Client AUM, Flow and Revenue is arguably the most valuable data set within the enterprise. What function or executive does not need to understand the economic performance of clients across product?
With analytics powered by this data, an executive can articulate a clear case for resource allocation, cost control and investment decisions from KPIs including:
- The economic performance and future potential of clients – by client segment, geography, business unit, channel and region
- The performance of products and strategies – by client & distributor, client segment and region
- The performance of sales and marketing teams with measures like annualised revenue on accurate views of net new money
- The logic for an acquisition or merger, including assessments of the performance of the combined and legacy businesses post-integration
The Industry is rapidly realising the potential and necessity for an enterprise-wide data set
The data transformation underway in Investment Management is running at full steam and has been accelerated by the pandemic. Leading managers believe that Master Data Management (MDM) capabilities – including shared ontology, semantics, governance and stewardship processes – enable inter-enterprise data sharing and lead to out-performing peers that have not invested in this capability. Of the data domains across the enterprise, mastering Client AUM, Flow & Revenue data has a high ROI and should be a top priority for every manager.
Paradoxically, the extreme value and demand for this data set across all the areas of the firm have actually blocked investment in a single strategic store of data with cutting-edge MDM capabilities to govern and exploit data in a secure, controlled & agile manner.

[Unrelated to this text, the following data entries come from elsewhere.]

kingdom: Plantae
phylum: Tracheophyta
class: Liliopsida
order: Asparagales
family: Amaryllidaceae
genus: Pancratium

Indeed many asset managers tell us the reverse has happened and that the management and use of this data is an ungoverned ‘free for all’ characterised by:
- Multiple stores of similar data exist across the firm
- Tactical, manual patches of the data to address chronic data quality issues in the AUM & Flow data-set
- Expensive and complex processing of the data that is partially duplicated across functions creating confusion where clarity was sought
- Complex reconciliation processes to align functional views of the truth at the top of the house
- Distrust in the accuracy and reliability of all of the data, resulting in reversion to spreadsheets and other tactical measures
The impact of this ‘free for all’ approach is:
- An unsustainable and avoidable cost of £100 mn ($137 mn) p.a. incurred by managers by governing the data in a non-strategic manner
- ‘Missed’ decisions at functional & enterprise level because data badged as ‘directionally accurate’ is too high level or inaccurate to support the required decision
Our other Insight articles, such as “How zombie rebates ruin relationships” and “How we can tackle the industry’s chronic rebate issue” examine the root causes of this paradox. Below we outline how leading managers have acted to resolve it. This prescription of initiatives is examined in further detail in other articles in this series.
5 key factors to successfully master AUM, Flow & Revenue data
1. Quantify the total lifetime enterprise cost of bad data
Including both the hard costs of duplicative data management processes and expensive reconciliation work but also – which takes more creativity – the cost of blocked capabilities of strategic agility and data-driven management processes.
2. Iteratively evidence the business value
Focus on high-value use cases across the Enterprise in: Strategy, Finance, Sales, Marketing, Service, Risk & Compliance, Product Management, etc. Examples include monitoring and reporting the performance of clients and sales team post-acquisition / merger – in both the legacy businesses and the newly combined merged entity.
3. Define a comprehensive data integration strategy from day 1
If duplicated functional silos are to be decommissioned and replaced by a single strategic source of Client Master AUM, Flow & Revenue data for the Enterprise, there must be the means to transport the right data to the right data consumers at the point of usage – at the right time. Otherwise, tactical sources will spring up to fill the gap. This is a tall order and frequently not resourced and is a common reason why enterprise initiatives fail.
4. Build resiliency into the solution architecture
Business-level Service Level Agreements (SLAs) in line with ‘data as a service’ principles should be supported by a secure, agile change capability – necessary to accommodate the rapidly escalating numbers of data sources and data volumes, poor data quality and fast-moving analytical and data science requirements.
5. Cultivate senior sponsorship and business engagement
To persuade functional leaders that the enterprise solution will solve for their specific requirements and not become yet another corporate pyramid in the sand. This requires political capital and an ability to engage with technologists and data engineers to hash out a roadmap that will require multi-year investments and concurrently deliver progressively better data every quarter. Many investment managers have senior executives with the organisational ‘mana’ to sponsor complex data projects but often are not digital and data natives and inadvertently miss critical decisions, simplify requirements or make compromises that fatally undermine the effectiveness of the solution.